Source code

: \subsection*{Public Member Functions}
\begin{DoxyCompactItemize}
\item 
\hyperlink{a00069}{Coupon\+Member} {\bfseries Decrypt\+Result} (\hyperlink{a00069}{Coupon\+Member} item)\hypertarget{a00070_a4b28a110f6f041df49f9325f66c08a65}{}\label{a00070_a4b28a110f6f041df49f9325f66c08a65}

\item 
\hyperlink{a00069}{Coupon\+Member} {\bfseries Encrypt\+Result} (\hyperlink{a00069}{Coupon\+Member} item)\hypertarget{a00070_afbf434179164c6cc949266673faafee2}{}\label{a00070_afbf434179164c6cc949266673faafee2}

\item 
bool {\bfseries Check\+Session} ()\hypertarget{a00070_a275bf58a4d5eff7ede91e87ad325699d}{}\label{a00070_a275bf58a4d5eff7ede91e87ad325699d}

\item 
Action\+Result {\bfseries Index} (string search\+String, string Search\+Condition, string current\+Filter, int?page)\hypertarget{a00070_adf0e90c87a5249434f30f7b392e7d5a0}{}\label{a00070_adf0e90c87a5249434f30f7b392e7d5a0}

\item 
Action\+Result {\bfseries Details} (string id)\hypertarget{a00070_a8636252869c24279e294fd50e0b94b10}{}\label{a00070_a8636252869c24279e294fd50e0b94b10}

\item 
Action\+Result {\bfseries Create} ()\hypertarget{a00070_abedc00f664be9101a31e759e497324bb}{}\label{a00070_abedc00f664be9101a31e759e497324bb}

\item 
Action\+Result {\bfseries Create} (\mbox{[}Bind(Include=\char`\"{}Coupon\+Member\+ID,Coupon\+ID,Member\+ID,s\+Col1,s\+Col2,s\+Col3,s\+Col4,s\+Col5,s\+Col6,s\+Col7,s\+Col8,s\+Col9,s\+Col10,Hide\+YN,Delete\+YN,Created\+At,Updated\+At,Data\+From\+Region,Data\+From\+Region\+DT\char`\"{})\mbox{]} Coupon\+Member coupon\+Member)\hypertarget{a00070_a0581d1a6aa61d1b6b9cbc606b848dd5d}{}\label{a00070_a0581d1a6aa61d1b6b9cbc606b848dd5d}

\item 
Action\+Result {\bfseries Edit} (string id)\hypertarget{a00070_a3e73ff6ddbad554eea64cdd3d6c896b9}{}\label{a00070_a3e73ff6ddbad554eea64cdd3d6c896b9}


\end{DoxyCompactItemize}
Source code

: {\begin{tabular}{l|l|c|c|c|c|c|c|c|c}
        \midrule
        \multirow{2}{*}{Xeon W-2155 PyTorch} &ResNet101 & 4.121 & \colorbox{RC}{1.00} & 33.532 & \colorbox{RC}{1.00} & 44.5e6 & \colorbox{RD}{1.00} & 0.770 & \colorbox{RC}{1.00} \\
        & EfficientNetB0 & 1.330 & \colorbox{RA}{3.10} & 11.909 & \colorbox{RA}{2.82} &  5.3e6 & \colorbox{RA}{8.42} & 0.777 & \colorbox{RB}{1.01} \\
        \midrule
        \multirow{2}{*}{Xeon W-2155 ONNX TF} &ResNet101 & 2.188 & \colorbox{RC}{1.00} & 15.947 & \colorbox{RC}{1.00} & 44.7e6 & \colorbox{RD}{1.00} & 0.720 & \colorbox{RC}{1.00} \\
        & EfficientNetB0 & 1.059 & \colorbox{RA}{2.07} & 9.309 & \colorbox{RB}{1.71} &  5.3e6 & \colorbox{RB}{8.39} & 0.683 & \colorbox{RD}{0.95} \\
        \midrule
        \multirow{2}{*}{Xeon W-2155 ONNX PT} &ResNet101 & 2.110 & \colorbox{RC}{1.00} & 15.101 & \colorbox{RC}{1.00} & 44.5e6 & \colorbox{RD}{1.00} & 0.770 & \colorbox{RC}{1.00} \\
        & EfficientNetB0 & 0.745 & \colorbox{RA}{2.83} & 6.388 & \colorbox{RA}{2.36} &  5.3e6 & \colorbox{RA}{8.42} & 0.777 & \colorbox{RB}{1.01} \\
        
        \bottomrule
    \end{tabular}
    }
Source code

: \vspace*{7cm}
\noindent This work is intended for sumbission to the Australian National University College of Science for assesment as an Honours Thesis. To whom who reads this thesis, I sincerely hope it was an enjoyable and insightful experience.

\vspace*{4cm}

> **YOUR OBJECTIVE**: Up to and including the line with "(string search\+String, string", repeat the entries exactly, beginning at their first line.

> **COMPLETED TASK**:
Source code

: \subsection*{Public Member Functions}
\begin{DoxyCompactItemize}
\item 
\hyperlink{a00069}{Coupon\+Member} {\bfseries Decrypt\+Result} (\hyperlink{a00069}{Coupon\+Member} item)\hypertarget{a00070_a4b28a110f6f041df49f9325f66c08a65}{}\label{a00070_a4b28a110f6f041df49f9325f66c08a65}

\item 
\hyperlink{a00069}{Coupon\+Member} {\bfseries Encrypt\+Result} (\hyperlink{a00069}{Coupon\+Member} item)\hypertarget{a00070_afbf434179164c6cc949266673faafee2}{}\label{a00070_afbf434179164c6cc949266673faafee2}

\item 
bool {\bfseries Check\+Session} ()\hypertarget{a00070_a275bf58a4d5eff7ede91e87ad325699d}{}\label{a00070_a275bf58a4d5eff7ede91e87ad325699d}

\item 
Action\+Result {\bfseries Index} (string search\+String, string Search\+Condition, string current\+Filter, int?page)\hypertarget{a00070_adf0e90c87a5249434f30f7b392e7d5a0}{}\label{a00070_adf0e90c87a5249434f30f7b392e7d5a0}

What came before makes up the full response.